Search-based Enrichment

Search-based enrichment allows you to enrich documents with metadata. It is called search-based as you can initiate the enrichment process for a document scope defined by a search.

There are different types of enrichment, and search-based enrichment will provide more options in coming releases.

Enrich with search patterns matching regular expressions
You can search your documents for specific values or patterns, such as social security numbers, credit card numbers, personal dates etc., and extract these into custom metadata fields.
Search-based enrichment helps you to find
  • PII information that requires special treatment or protection.
  • numeric and alphanumeric patterns that you cannot find with keyword searches or the search.bat script.

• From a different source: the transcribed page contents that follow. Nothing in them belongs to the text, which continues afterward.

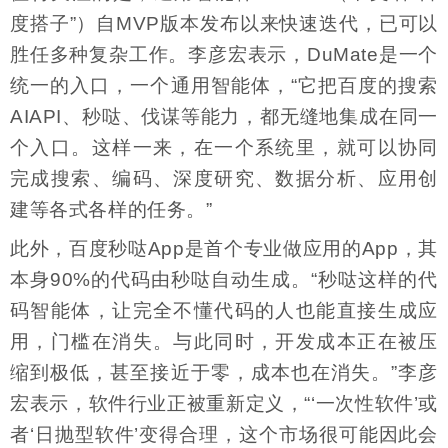
度搭子”）自MVP版本发布以来快速迭代，已可以
胜任多种复杂工作。李彦宏表示，DuMate是一个
统一的入口，一个通用智能体，“它把百度的搜索
AIAPI、秒哒、伐谋等能力，都无缝地集成在同一
个入口。这样一来，在一个系统里，就可以协同
完成搜索、编码、深度研究、数据分析、应用创
建等各式各样的任务。”
此外，百度秒哒App是首个专业做应用的App，其
本身90%的代码由秒哒自动生成。“秒哒这样的代
码智能体，让完全不懂代码的人也能直接生成应
用，门槛在消失。与此同时，开发成本正在被压
缩到极低，甚至接近于零，成本也在消失。”李彦
宏表示，软件行业正被重新定义，“‘一次性软件’或
者‘日抛型软件’变得合理，这个市场很可能因此会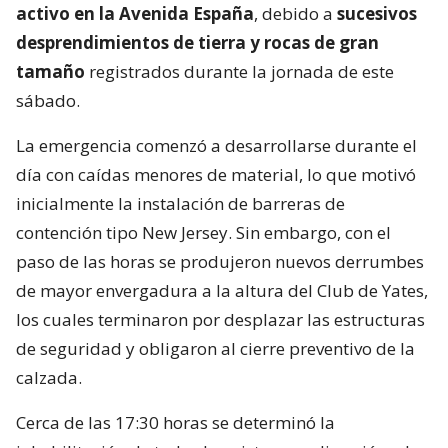
activo en la Avenida España
, debido a
sucesivos
desprendimientos de tierra y rocas de gran
tamaño
registrados durante la jornada de este
sábado.
La emergencia comenzó a desarrollarse durante el
día con caídas menores de material, lo que motivó
inicialmente la instalación de barreras de
contención tipo New Jersey. Sin embargo, con el
paso de las horas se produjeron nuevos derrumbes
de mayor envergadura a la altura del Club de Yates,
los cuales terminaron por desplazar las estructuras
de seguridad y obligaron al cierre preventivo de la
calzada.
Cerca de las 17:30 horas se determinó la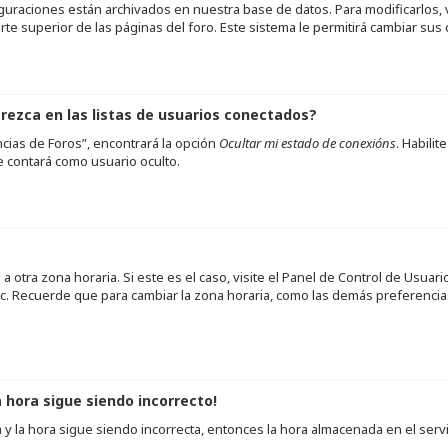
guraciones están archivados en nuestra base de datos. Para modificarlos, vi
e superior de las páginas del foro. Este sistema le permitirá cambiar sus 
ezca en las listas de usuarios conectados?
cias de Foros”, encontrará la opción
Ocultar mi estado de conexións
. Habili
 contará como usuario oculto.
 otra zona horaria. Si este es el caso, visite el Panel de Control de Usuar
etc. Recuerde que para cambiar la zona horaria, como las demás preferencias
a hora sigue siendo incorrecto!
a y la hora sigue siendo incorrecta, entonces la hora almacenada en el se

    This is possible, because the search for the values to be extracted is not applied to the indexed document text, but to the "raw" text as you see it in HTML or Text view. In CORE Administration, you see it, for example, in the p tag in the XML-View-Original view. Indexing features like stemming, stop word removal or tokenization have no effect on value extraction from this text.

Enrich with MIME type
You can apply MIME type detection after data load and thus fill the MIME type field that is required for some other features. This may be useful after a CSV load, when you see that documents have no MIME type information.

Search-based enrichment is done at run-time, that is, when data has already been loaded or even published.

Search-based enrichment results can be made visible as Smart Filters. Search-based enrichment itself is run as a job that you can track on Jobs tabs or pages.